Première chambre civile de la Cour de cassation, le 25 juin 2025, n°24-50.005

La Cour de cassation, première chambre civile, 25 juin 2025, n° 462 F-D, n° Z 24-50.005, rejette une requête en responsabilité d’un avocat aux Conseils. Le litige porte sur des manquements allégués lors d’un pourvoi antérieur, visant la structure du mémoire ampliatif et l’omission d’un moyen tiré du contradictoire, assortis d’une demande indemnitaire.

La saisine intervient selon l’article 13 de l’ordonnance du 10 septembre 1817 et l’article R. 411-3 du code de l’organisation judiciaire, après avis ordinal. Le requérant invoquait une perte de chance d’obtenir la cassation et d’améliorer son sort devant la juridiction de renvoi, en réparation morale et financière. L’avocat contestait toute faute et toute causalité pertinente, soutenant la clarté des moyens et l’inefficacité d’un grief de contradictoire. La question posée tenait aux critères d’engagement de la responsabilité d’un avocat aux Conseils pour la conduite d’un pourvoi et la rédaction du mémoire ampliatif. La Cour rejette successivement les trois griefs, rappelant l’examen effectif des moyens, l’impuissance du contradictoire invoqué et l’irrecevabilité d’un grief non soumis à l’organe ordinal.

« En premier lieu, le mémoire ampliatif déposé par l’avocat dans les délais légaux comportait, outre un exposé détaillé de la procédure et un dispositif non critiqué, trois moyens de cassation ». La Cour ajoute que « Même si ce mémoire ne comportait pas de partie consacrée à la discussion, le conseiller rapporteur a procédé à un examen des moyens de droit […] de sorte que ce grief peut être écarté ». L’analyse conduit d’abord au sens de la solution, puis à son appréciation en valeur et en portée.

A. Absence de discussion dans le mémoire ampliatif

La Cour retient qu’un mémoire ampliatif peut ne pas comporter de section formalisée de discussion, dès lors que les moyens sont articulés et juridiquement opérants. Le rappel selon lequel le mémoire « comportait […] trois moyens de cassation » éclaire l’exigence de substance, non de forme, dans la mise en état du pourvoi. La motivation souligne l’office du rapporteur et de la formation, centrés sur la pertinence des moyens plutôt que sur l’appareil rhétorique.

(Enregistrements issus d'une source de données)

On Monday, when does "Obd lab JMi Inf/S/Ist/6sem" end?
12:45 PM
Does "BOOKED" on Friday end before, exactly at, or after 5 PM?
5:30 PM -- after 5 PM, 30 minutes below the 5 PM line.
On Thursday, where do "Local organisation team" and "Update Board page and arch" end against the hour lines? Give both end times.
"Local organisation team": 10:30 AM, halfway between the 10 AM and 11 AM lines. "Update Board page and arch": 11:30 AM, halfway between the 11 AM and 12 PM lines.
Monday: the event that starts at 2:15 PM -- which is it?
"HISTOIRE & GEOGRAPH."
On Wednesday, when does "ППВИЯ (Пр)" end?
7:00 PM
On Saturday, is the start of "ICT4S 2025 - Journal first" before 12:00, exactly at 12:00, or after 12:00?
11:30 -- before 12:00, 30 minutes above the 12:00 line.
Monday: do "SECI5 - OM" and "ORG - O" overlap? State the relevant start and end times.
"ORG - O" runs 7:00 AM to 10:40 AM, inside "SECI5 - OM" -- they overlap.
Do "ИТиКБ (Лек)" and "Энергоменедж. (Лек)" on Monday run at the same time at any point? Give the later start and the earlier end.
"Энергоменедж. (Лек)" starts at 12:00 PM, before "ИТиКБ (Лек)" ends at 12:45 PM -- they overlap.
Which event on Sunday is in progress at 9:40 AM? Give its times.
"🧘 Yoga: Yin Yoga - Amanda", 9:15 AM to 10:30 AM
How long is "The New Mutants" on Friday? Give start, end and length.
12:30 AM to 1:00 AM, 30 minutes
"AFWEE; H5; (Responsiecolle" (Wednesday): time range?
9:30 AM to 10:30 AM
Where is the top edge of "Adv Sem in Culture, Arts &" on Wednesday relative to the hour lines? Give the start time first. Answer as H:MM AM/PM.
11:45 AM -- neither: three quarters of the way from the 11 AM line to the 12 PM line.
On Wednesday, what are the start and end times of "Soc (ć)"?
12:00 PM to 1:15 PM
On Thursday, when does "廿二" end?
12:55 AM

- _Consignes_
1. Recopiez les enregistrements depuis leur toute première ligne jusqu'à la ligne contenant "5:30 PM -- after", celle-ci comprise.
2. Poursuivez le commentaire sur l'arrêt relatif à la responsabilité d'un avocat aux Conseils à partir de sa dernière phrase.

- _Réponses aux consignes_
1.
On Monday, when does "Obd lab JMi Inf/S/Ist/6sem" end?
12:45 PM
Does "BOOKED" on Friday end before, exactly at, or after 5 PM?
5:30 PM -- after 5 PM, 30 minutes below the 5 PM line.

2.
Le passage selon lequel « le conseiller rapporteur a procédé à un examen des moyens de droit […] de sorte que ce grief peut être écarté » confirme la neutralité du contrôle. L’absence de discussion autonome ne suffit pas à caractériser une faute, si l’examen au fond a effectivement eu lieu. La production d’un mémoire complémentaire avec discussion, examiné ensuite par la formation, achève de priver le grief d’efficacité.

B. Grief tiré de la violation du contradictoire

La Cour affirme que « le moyen tiré de la violation du principe du contradictoire ne pouvait prospérer », en raison de l’appréciation souveraine des juges du fond sur la connaissance des pièces. Elle rappelle que « la cour d’appel, qui n’était pas tenue d’entrer dans le détail de l’argumentation des parties », peut statuer sans reprendre chaque argument. La méconnaissance alléguée n’est dès lors ni caractérisée, ni décisive.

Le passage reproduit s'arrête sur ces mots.